TIMSS(ティムズ)という「学校で習った内容をきちんと覚えていて使えるか」を測るテストや、PISA(ピザ)という「学校で習った基礎的な内容を、新しい目的に対して創造的に使えるか」を測るテストなど国際的なデータでは日本の教育のレベルはかなり良いことがわかる。一方、理想としてあげられがちなフィンランドは低下しているという。

また、2015年、2018年のピザテストに参加した世代は、脱ゆとり教育を受けてきた世代であるにもかかわらず、ゆとり教育をばっちり受けた世代(2012年のピザに参加) よりも点数が低いというのもおもしろい。

悪い結果になっていることで引っかかったのは2点。まず、日本の10 代の自殺率が29カ国中、低いほうから数えて16位ということ(成人の自殺率はいわゆる先進国の中ではかなり高いことのほうが重要だが)。そして、教員の労働時間。資源のなく人的資本に頼るしかない日本では教員の労働環境はほんと改善されて欲しい。いや、日本の先生、ほんとすごいよ。
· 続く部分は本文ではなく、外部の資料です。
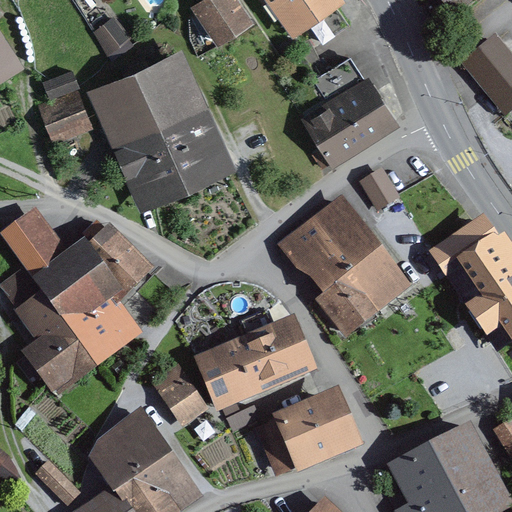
[(242,4),(239,0),(197,0),(190,6),(218,47),(255,22),(242,4)]
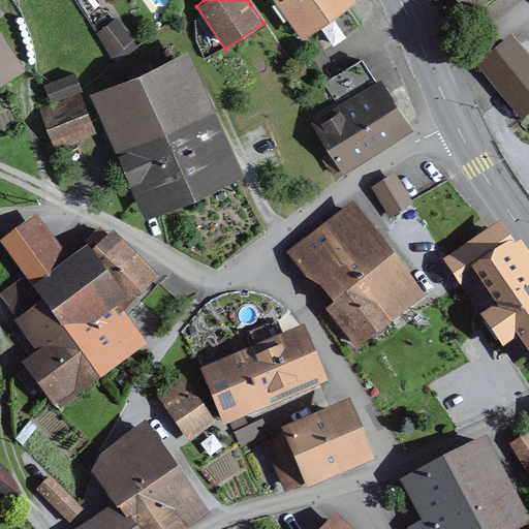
[(358,1),(355,0),(247,0),(250,4),(256,0),(272,0),(301,40),(358,1)]
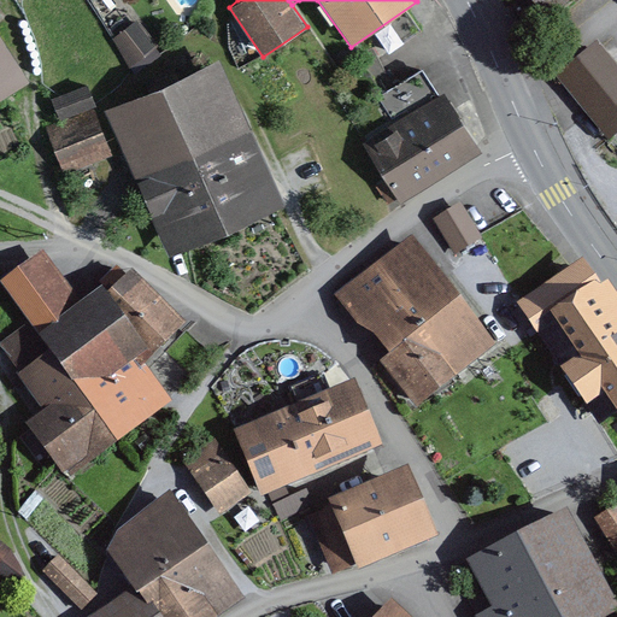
[(530,0),(546,19),(569,0),(530,0)]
そんな状況でも、アクティブラーニング(日本よりピザテストなどで点数の低い、アメリカでは主に大学生を対象にしている)を中高生に導入しようとしていたり、改革しようとしつづける日本の教育行政の問題を感じた。これは敗戦後、現状否定をしつづけてきた文化があるのかも。

本書でも参照されている、「教育改革のやめ方」(広田照幸)、「追いついた近代 消えた近代」(苅谷剛彦)にヒントが書かれていそうで興味ある。日本の教育行政の問題点についてはだいぶ以前に読んだ「滝山コミューン一九七四」でも東大教育学部学閥の専横を感じたのも連想したのだった。

本書では主に義務教育・高校を対象にしているけれど、大学の教育効果についても同じような分析はできないかな・・・。国際間の比較データがないので難しいのだろうか。

また、本書でも、ピザテストの成績で測ることができるのはあくまで教育効果の一側面でしかなく、どういう教育がよいか、という問いにこたえるには、子にどう育ってほしいかという問い答える必要があるという指摘は重く、まだ十分向き合えていない。